[What the task asks]: In the data below, find the line containing "not available I will get the" and the line containing "s site date", then reproduce them and every line between, exactly. Omit pictures.

-- Data follows --

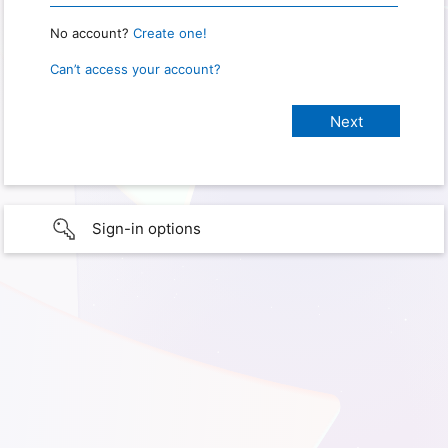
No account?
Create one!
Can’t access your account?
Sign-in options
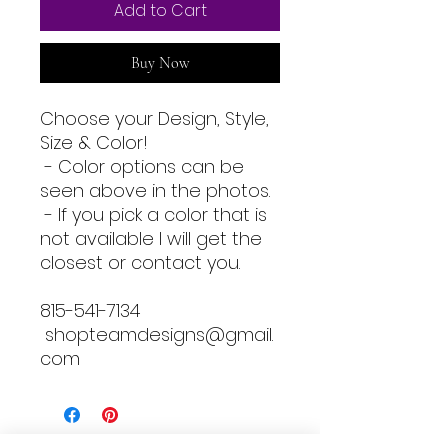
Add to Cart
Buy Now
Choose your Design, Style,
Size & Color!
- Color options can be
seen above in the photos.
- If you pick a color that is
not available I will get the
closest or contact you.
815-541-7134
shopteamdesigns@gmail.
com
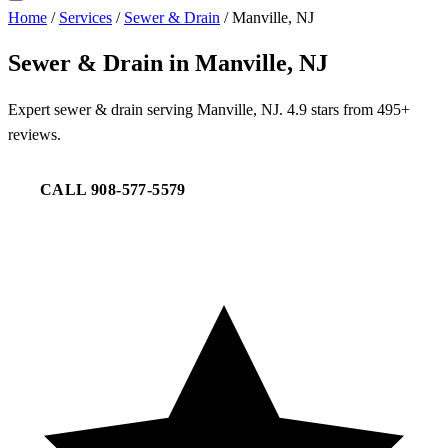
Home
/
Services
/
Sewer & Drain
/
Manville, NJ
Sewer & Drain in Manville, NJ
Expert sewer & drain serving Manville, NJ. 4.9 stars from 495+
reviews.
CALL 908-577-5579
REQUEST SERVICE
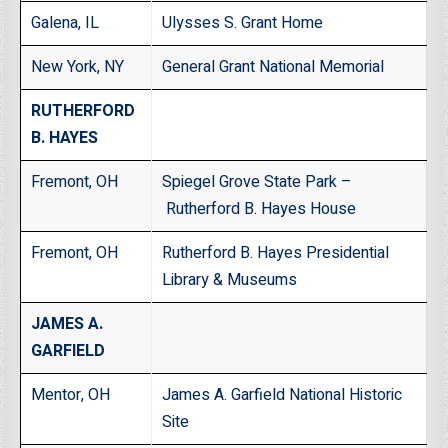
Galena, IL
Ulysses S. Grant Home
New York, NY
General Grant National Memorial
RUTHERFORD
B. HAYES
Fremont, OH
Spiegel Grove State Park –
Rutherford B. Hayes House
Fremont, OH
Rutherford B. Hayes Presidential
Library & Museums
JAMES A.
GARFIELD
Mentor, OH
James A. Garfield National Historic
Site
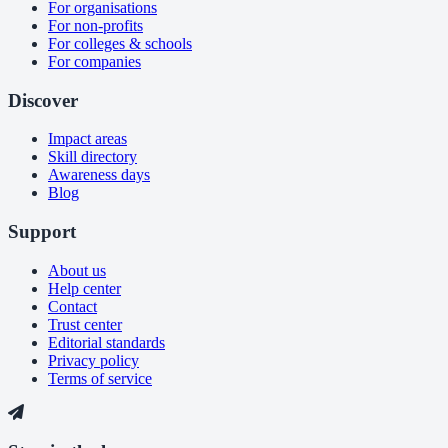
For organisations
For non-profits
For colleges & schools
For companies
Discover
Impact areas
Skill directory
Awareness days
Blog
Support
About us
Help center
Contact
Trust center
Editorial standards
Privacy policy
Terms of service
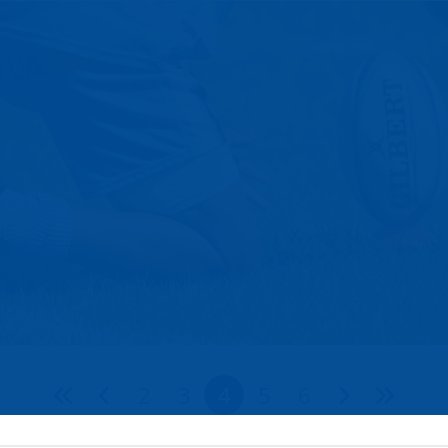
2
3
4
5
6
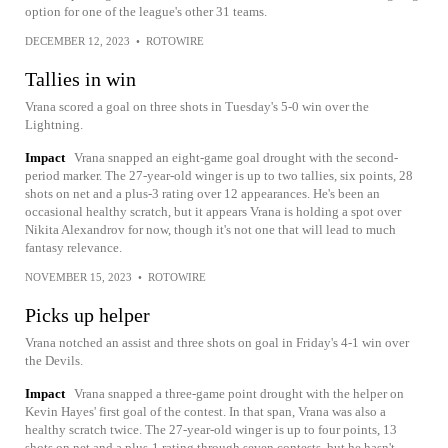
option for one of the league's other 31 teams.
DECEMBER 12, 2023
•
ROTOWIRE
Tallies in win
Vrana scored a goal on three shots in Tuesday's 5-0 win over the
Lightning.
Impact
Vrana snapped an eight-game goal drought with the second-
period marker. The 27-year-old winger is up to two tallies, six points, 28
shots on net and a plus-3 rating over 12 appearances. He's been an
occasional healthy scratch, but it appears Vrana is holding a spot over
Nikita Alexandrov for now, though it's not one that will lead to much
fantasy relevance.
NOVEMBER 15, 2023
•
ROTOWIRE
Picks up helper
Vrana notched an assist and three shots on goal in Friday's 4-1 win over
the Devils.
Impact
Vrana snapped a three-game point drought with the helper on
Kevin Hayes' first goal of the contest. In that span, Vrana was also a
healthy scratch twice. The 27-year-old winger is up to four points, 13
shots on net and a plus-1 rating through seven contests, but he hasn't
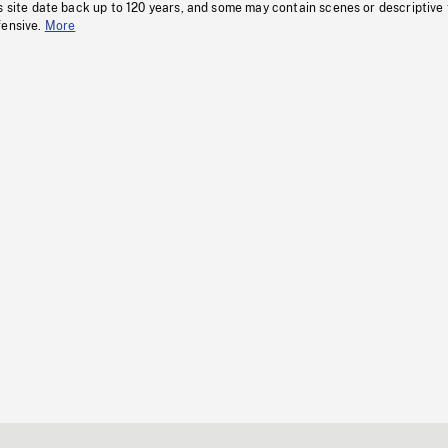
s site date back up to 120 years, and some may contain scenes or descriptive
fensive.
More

-- Data concluded --
-- Data follows --

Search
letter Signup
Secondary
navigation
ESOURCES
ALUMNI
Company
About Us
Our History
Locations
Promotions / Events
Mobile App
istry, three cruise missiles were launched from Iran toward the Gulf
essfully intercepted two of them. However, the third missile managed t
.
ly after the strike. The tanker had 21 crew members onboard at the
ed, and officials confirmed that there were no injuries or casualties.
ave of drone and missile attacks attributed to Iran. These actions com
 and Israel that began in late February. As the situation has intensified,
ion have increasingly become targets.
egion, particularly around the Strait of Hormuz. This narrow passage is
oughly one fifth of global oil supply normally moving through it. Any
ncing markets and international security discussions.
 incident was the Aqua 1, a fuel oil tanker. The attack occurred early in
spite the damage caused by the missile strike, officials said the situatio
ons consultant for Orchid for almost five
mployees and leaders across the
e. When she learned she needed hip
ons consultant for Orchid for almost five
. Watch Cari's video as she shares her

-- Data concluded --

[Finished task]:
not available I will get the
closest or contact you.
815-541-7134
shopteamdesigns@gmail.
com
Home
/
Services
/
Sewer & Drain
/
Manville, NJ
Sewer & Drain in Manville, NJ
Expert sewer & drain serving Manville, NJ. 4.9 stars from 495+
reviews.
CALL 908-577-5579
REQUEST SERVICE
Galena, IL
Ulysses S. Grant Home
New York, NY
General Grant National Memorial
RUTHERFORD
B. HAYES
Fremont, OH
Spiegel Grove State Park –
Rutherford B. Hayes House
Fremont, OH
Rutherford B. Hayes Presidential
Library & Museums
JAMES A.
GARFIELD
Mentor, OH
James A. Garfield National Historic
Site
For organisations
For non-profits
For colleges & schools
For companies
Discover
Impact areas
Skill directory
Awareness days
Blog
Support
About us
Help center
Contact
Trust center
Editorial standards
Privacy policy
Terms of service
2
3
4
5
6
option for one of the league's other 31 teams.
DECEMBER 12, 2023
•
ROTOWIRE
Tallies in win
Vrana scored a goal on three shots in Tuesday's 5-0 win over the
Lightning.
Impact
Vrana snapped an eight-game goal drought with the second-
period marker. The 27-year-old winger is up to two tallies, six points, 28
shots on net and a plus-3 rating over 12 appearances. He's been an
occasional healthy scratch, but it appears Vrana is holding a spot over
Nikita Alexandrov for now, though it's not one that will lead to much
fantasy relevance.
NOVEMBER 15, 2023
•
ROTOWIRE
Picks up helper
Vrana notched an assist and three shots on goal in Friday's 4-1 win over
the Devils.
Impact
Vrana snapped a three-game point drought with the helper on
Kevin Hayes' first goal of the contest. In that span, Vrana was also a
healthy scratch twice. The 27-year-old winger is up to four points, 13
shots on net and a plus-1 rating through seven contests, but he hasn't
s site date back up to 120 years, and some may contain scenes or descriptive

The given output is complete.